Part 268: Operational Report: 31/08/42
To add insult to injury, today the Japanese minisub gets in on the action.
How the hell did it even get out this far?
It does need a big brother to finish off the job though. If these reports are accurate, that makes three different subs seen in a hundred mile radius in the last two days. I set four destroyers to patrol the area, but that is a much larger area than the enemy are using.
A fourth sub even enters Colombo harbour and tries to shoot up one of our cruisers anchored there.
This is Really starting to wind me up now. Although the torpedo nets do have some effect in protecting the harbour.
This doesn't stop the I-18 from entering and sinking another ship.
I must have every Japanese sub left in the region.
Our useless old bombers go out from Port Moresby once more, and once more fail to hit anything.
But the Japanese return the favour when they go after the task force carrying the Buna reinforcements.
They attack Buna as well, and while their bombs miss, their escorting Zero's are much more effective.
After a quiet day yesterday, the enemy make another, smaller push on Sinyang.
but the big news is Hong Kong, after weeks of attack, we finally take the city in a fairly bloodless day.
Well, for us anyway.
This means that we've taken the two most important cities in China in less than a week.

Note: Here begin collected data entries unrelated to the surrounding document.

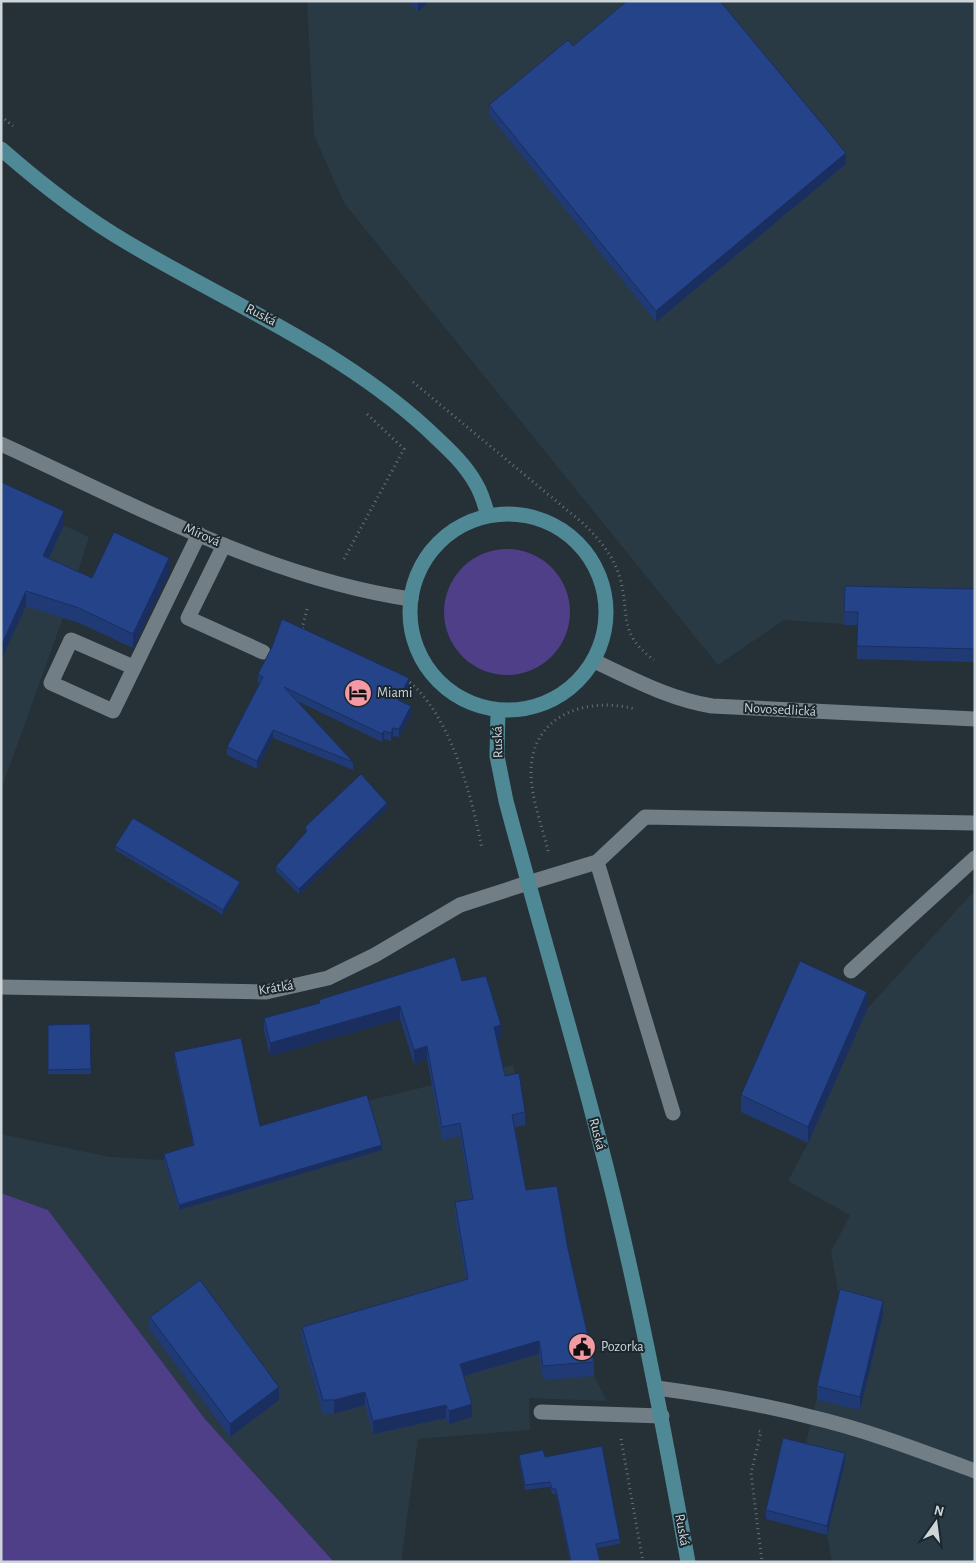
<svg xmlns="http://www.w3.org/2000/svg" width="976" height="1563" font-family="'Alegreya Sans',sans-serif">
<rect width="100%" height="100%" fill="#253037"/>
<path fill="#293a45" d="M 307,1 L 975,1 L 975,662 L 857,659 L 858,625 L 784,620 L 718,665 L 344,203 L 314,135 Z
M 1,496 L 89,537 L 63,618 L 1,790 Z
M 975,890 L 975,1562 L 832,1562 L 827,1535 L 838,1488 L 804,1451 L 840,1302 L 831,1252 L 850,1215 L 788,1181 L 808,1143 L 867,1009 Z
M 513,1065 L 519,1086 L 525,1125 L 513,1128 L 526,1203 L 594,1376 L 607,1401 L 529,1398 L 530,1430 L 418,1439 L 401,1562 L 334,1562 L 205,1419 L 48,1210 L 1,1193 L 1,1134 L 110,1157 L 164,1160 L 367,1101 Z"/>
<path fill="#4f3e88" d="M444 612a63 63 0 1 1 126 0a63 63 0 1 1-126 0Z
M 1,1193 L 48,1210 L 205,1419 L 334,1562 L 1,1562 Z"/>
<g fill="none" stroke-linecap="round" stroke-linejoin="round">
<path stroke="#687177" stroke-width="3" stroke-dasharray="1 4" stroke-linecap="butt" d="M 1,116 L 13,126
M 413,382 L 585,525 C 599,540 613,555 619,575 C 631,613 616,632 654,660
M 344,559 L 404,449 L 367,414
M 303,629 L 302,628 L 308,606
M 406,679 C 450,713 472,796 482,849
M 548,851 C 542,826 531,798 531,772 C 531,715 587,696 635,709
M 759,1431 L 761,1432 L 751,1473 L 762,1562
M 621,1439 L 643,1562"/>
<path stroke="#717e86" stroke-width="15" d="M 224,545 L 188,618 L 263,652
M 133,667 L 71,640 L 51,683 L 113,711 L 199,534
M 597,862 L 673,1113
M 528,883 L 597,862 L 645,817 L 975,823
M 851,971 L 975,858
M 657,1388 C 709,1395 760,1404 811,1417 C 867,1430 921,1451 975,1471
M 541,1412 L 662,1416"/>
<path stroke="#717e86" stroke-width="15" d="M 1,987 L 266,992 L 328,978 L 375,955 L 460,905 L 528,883"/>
<path stroke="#717e86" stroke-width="15" d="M 1,444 C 132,504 268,578 411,599
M 594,661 C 633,679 669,699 712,706 L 975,719"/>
<path stroke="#4f8995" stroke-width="15" d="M 1,149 C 41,184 83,217 128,243 C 229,303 338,348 426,428 C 444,445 464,462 476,484 C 482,494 485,505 488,516
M410 612a98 98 0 1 1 196 0a98 98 0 1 1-196 0Z
M 498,710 L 497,756 L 506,801 C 536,913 569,1023 598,1135 C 635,1276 662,1419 688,1562"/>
</g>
<path fill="#203a75" d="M 409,1 L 429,1 L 418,12 Z
M 573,46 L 846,164 L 656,322 L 489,115 L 489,105 Z
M 1,482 L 64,525 L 48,559 L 92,578 L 169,573 L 133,648 L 79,623 L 26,606 Z
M 845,586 L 975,589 L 975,662 L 857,659 L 857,625 L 844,625 Z
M 258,674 L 409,686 L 401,702 L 411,714 L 399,737 L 393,736 L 391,741 L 384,739 L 382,742 L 297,701 L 353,762 L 353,770 L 273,738 L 257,769 L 227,755 L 227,747 L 260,683 L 258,682 Z
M 387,808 L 299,894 L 276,871 L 276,866 L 306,832 L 305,827 Z
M 115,846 L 240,887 L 223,915 L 115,850 Z
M 462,981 L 501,1038 L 497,1039 L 505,1076 L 525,1112 L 525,1125 L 515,1127 L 526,1190 L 568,1249 L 594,1362 L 594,1376 L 543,1380 L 539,1354 L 464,1376 L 472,1417 L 449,1424 L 446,1418 L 373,1434 L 365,1405 L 334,1414 L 323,1414 L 302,1340 L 302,1327 L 466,1279 L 455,1216 L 455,1202 L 471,1199 L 460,1136 L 442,1140 L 427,1059 L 414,1064 L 400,1019 L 270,1056 L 264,1031 L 264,1018 L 319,1004 L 319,1000 Z
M 867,1009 L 808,1143 L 741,1112 L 741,1095 Z
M 90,1024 L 91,1074 L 48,1074 L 48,1025 Z
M 174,1052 L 260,1126 L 382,1150 L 179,1210 L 164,1160 L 164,1154 L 193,1145 L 174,1058 Z
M 883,1314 L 860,1410 L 817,1400 L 817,1386 Z
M 150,1317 L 279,1400 L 230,1437 L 150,1330 Z
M 519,1455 L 545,1457 L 620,1539 L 620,1544 L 597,1548 L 600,1562 L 570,1562 L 556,1494 L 552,1494 L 550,1487 L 525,1490 L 519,1460 Z
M 845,1462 L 827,1535 L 766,1519 L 766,1510 Z"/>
<path fill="#1a2f5f" d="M 418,1 L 429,1 L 418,12 Z
M 846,153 L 846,164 L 656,322 L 656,311 Z
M 64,511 L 64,525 L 43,571 L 43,556 Z
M 169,558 L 169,573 L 133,648 L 133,634 Z
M 26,591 L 26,606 L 1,660 L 1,646 Z
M 409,678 L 409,686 L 398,708 L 398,700 Z
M 411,706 L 411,714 L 399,737 L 399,729 Z
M 393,728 L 393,736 L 391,741 L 391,733 Z
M 273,730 L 273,738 L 257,769 L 257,761 Z
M 384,731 L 384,739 L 382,742 L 382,734 Z
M 387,803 L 387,808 L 299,894 L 299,889 Z
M 240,882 L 240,887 L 223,915 L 223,910 Z
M 867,992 L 867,1009 L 808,1143 L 808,1127 Z
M 400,1006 L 400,1019 L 270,1056 L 270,1043 Z
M 501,1025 L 501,1038 L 494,1040 L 494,1027 Z
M 427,1046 L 427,1059 L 414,1064 L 414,1050 Z
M 382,1145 L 382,1150 L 179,1210 L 179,1205 Z
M 883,1301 L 883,1314 L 860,1410 L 860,1397 Z
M 539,1341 L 539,1354 L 460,1377 L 460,1364 Z
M 279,1387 L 279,1400 L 230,1437 L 230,1424 Z
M 365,1392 L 365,1405 L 334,1414 L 334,1400 Z
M 472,1404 L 472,1417 L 449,1424 L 449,1411 Z
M 446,1405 L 446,1418 L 373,1434 L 373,1421 Z
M 845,1453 L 845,1462 L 827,1535 L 827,1526 Z"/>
<path fill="#254388" stroke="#1a2f5f" d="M 627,1 L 720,1 L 846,153 L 656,311 L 489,105 L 568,40 L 573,46 Z
M 1,482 L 64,511 L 43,556 L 92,578 L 114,532 L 169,558 L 133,634 L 79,608 L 26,591 L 1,646 Z
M 845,586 L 975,589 L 975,649 L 857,646 L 858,612 L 844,612 Z
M 282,619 L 409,678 L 398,700 L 411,706 L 399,729 L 393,728 L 391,733 L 384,731 L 382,734 L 284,687 L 353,762 L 273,730 L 257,761 L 227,747 L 263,677 L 258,674 L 272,647 Z
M 361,774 L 387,803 L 299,889 L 276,866 L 307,831 L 305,827 Z
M 133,818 L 240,882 L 223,910 L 115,846 Z
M 455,957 L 462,981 L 486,976 L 501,1025 L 494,1027 L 505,1076 L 519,1073 L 525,1112 L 512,1115 L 526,1190 L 557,1186 L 568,1249 L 594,1362 L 543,1366 L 539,1341 L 460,1364 L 472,1404 L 449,1411 L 446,1405 L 373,1421 L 365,1392 L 334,1400 L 323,1400 L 302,1327 L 468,1279 L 455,1202 L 473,1199 L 460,1123 L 442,1127 L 427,1046 L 414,1050 L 400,1006 L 270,1043 L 264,1018 L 320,1003 L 319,1000 Z
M 800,961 L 867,992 L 808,1127 L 741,1095 Z
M 90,1024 L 91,1069 L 48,1070 L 48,1025 Z
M 241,1038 L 260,1126 L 367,1095 L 382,1145 L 179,1205 L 164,1154 L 194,1145 L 174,1052 Z
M 200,1280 L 279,1387 L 230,1424 L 150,1317 Z
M 840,1289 L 883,1301 L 860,1397 L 817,1386 Z
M 783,1438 L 845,1453 L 827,1526 L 766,1510 Z
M 602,1446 L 620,1539 L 596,1544 L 600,1562 L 571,1562 L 556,1489 L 552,1489 L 550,1482 L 525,1485 L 519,1455 L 543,1450 L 545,1457 Z"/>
<defs>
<g id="hotel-disc" transform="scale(1.4375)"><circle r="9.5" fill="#f49aa5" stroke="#1b262d"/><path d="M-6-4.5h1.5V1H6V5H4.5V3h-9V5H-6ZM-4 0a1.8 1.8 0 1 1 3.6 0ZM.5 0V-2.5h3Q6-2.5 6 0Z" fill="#111"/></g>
<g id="civic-disc" transform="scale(1.4375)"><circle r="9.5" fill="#f49aa5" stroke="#1b262d"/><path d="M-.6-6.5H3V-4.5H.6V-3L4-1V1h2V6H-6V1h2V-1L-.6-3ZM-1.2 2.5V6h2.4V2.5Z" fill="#111"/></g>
</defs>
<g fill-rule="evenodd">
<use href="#hotel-disc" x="358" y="693"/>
<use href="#civic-disc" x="582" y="1347"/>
</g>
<g text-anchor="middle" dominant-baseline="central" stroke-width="4" stroke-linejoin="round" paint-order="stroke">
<g font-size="14" fill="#ced5d9" stroke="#1b262d">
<text transform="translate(261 315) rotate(28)">Ruská</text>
<text transform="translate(202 535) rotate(24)">Mírová</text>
<text transform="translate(780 710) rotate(3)">Novosedlická</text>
<text transform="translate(498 742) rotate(-92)">Ruská</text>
<text transform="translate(276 988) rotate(-9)">Krátká</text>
<text transform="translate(597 1134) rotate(75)">Ruská</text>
<text transform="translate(682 1530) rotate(80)">Ruská</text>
</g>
<g font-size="14" fill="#ced5d9" stroke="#1b262d" text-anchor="start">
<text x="377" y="693">Miami</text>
<text x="601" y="1347">Pozorka</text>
</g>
</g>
<rect width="976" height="1563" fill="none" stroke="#ced5d9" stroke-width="5"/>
<g transform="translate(936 1523) rotate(14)" stroke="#1b262d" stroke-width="4" paint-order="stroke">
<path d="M0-4L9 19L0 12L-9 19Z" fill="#ced5d9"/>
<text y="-8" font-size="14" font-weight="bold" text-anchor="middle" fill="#ced5d9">N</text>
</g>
</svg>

A great day in china is counterbalanced by a poor day in Burma. The number of Japanese subs in that small area makes me wonder if the Chinese are adopting Wolfpack tactics.
But back to the good news!
There may be 12,000 Japanese soldiers still in the area, but we control the city, and as well as depriving the enemy of a number of shipyards, we also have captured 16,000 tons of fuel something that the Japanese will be needing. Our hungry men have consumed the supplies, but they will be replaced, and from now on, we will be the ones growing stronger.
In five days, the repairs on our shipping at Pearl Harbour will be complete, and the Tarawa invasion will begin I'm adding two days to this to allow a number of long range AP class cargo ships to be upgraded.